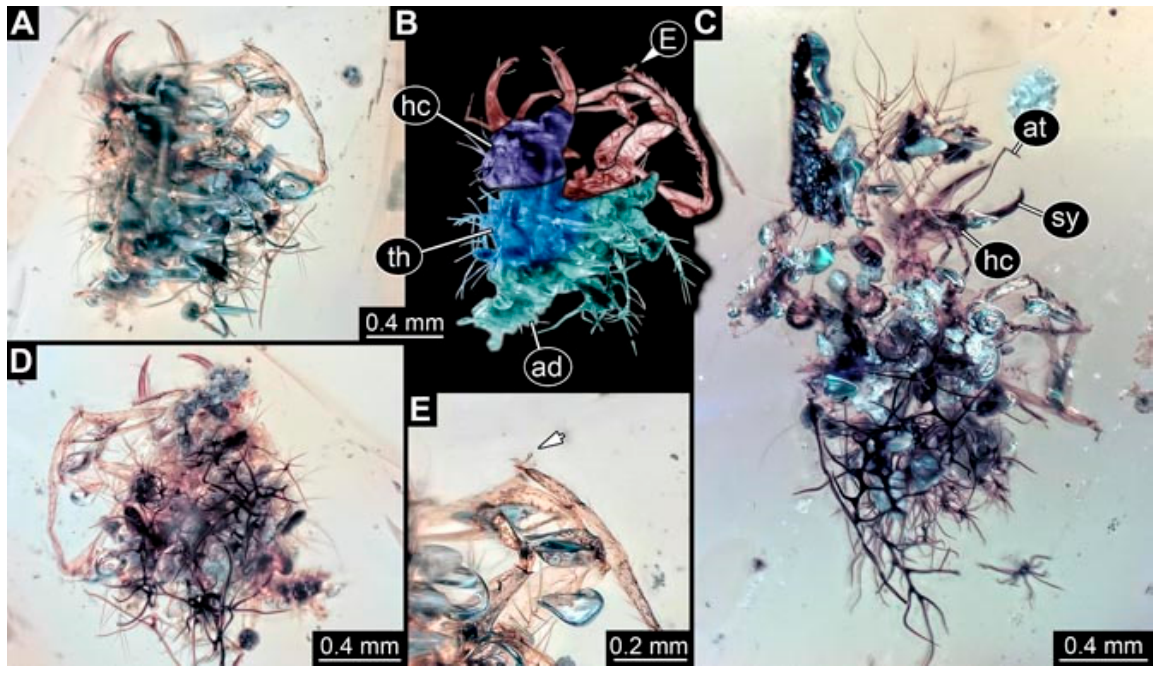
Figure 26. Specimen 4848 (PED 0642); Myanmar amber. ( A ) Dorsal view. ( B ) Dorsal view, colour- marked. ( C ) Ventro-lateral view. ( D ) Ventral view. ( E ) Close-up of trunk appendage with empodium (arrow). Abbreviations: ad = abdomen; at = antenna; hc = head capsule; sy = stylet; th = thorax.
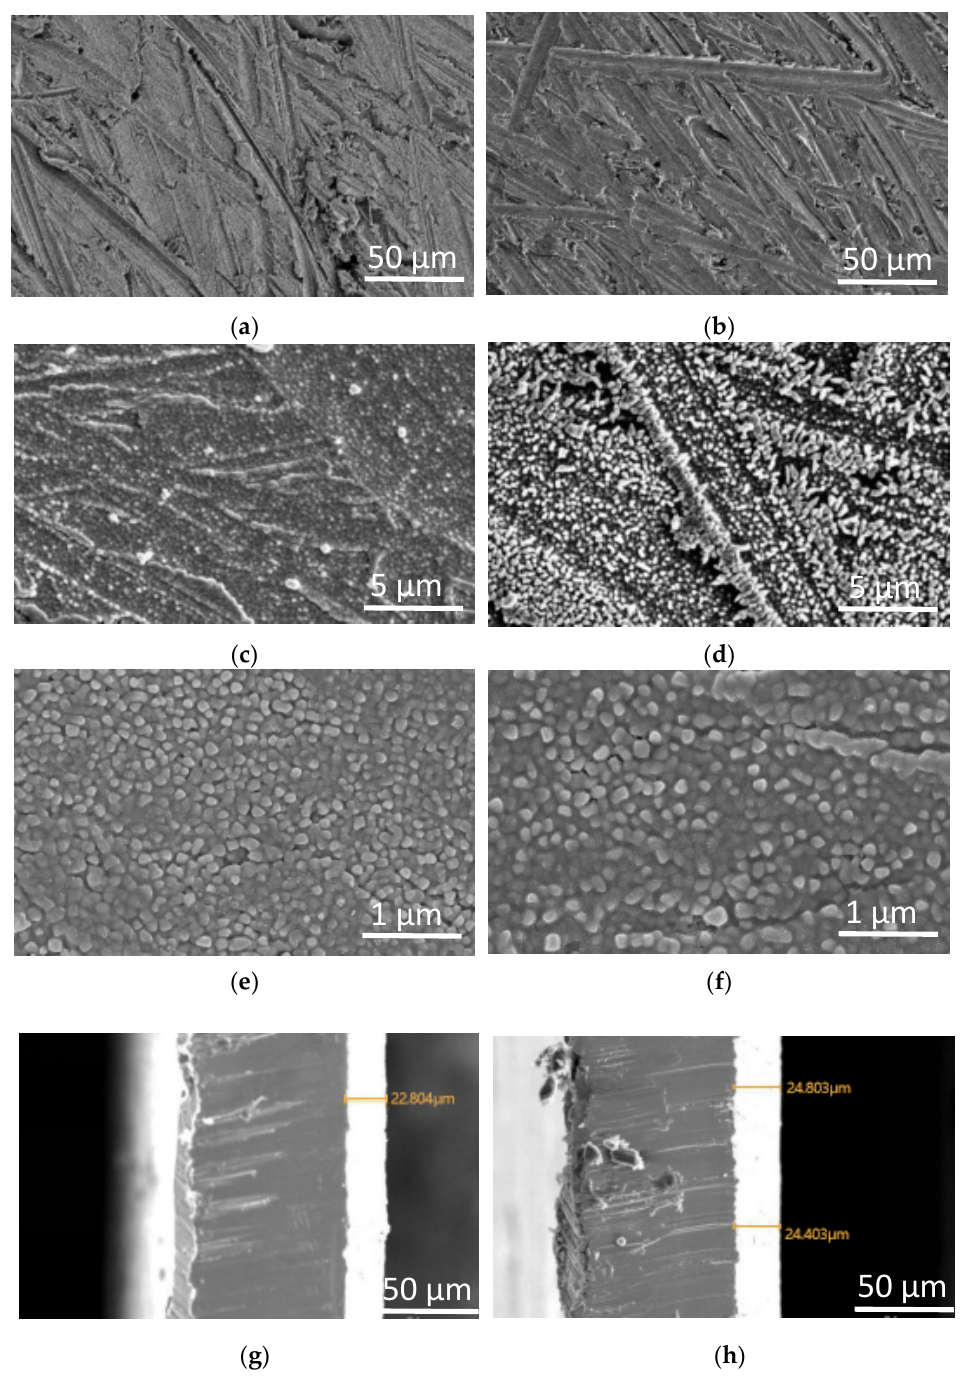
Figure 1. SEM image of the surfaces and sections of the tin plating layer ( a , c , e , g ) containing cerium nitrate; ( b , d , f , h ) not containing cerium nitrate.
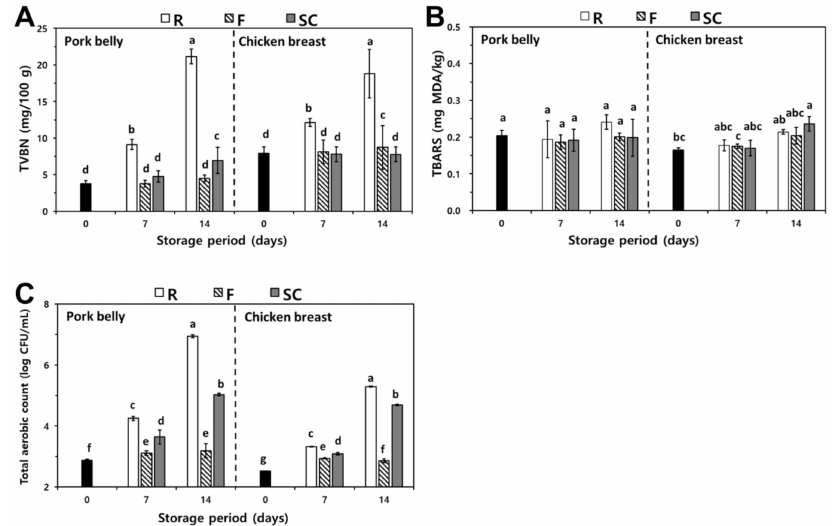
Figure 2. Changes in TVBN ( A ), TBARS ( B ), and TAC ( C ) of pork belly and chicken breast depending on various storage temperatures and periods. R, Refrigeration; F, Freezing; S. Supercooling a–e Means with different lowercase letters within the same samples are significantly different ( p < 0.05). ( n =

• [Task requirements] Would you return the data above exactly as written, minus the images?

• [Answer for the task]
Figure 26. Specimen 4848 (PED 0642); Myanmar amber. ( A ) Dorsal view. ( B ) Dorsal view, colour- marked. ( C ) Ventro-lateral view. ( D ) Ventral view. ( E ) Close-up of trunk appendage with empodium (arrow). Abbreviations: ad = abdomen; at = antenna; hc = head capsule; sy = stylet; th = thorax.
Figure 1. SEM image of the surfaces and sections of the tin plating layer ( a , c , e , g ) containing cerium nitrate; ( b , d , f , h ) not containing cerium nitrate.
Figure 2. Changes in TVBN ( A ), TBARS ( B ), and TAC ( C ) of pork belly and chicken breast depending on various storage temperatures and periods. R, Refrigeration; F, Freezing; S. Supercooling a–e Means with different lowercase letters within the same samples are significantly different ( p < 0.05). ( n =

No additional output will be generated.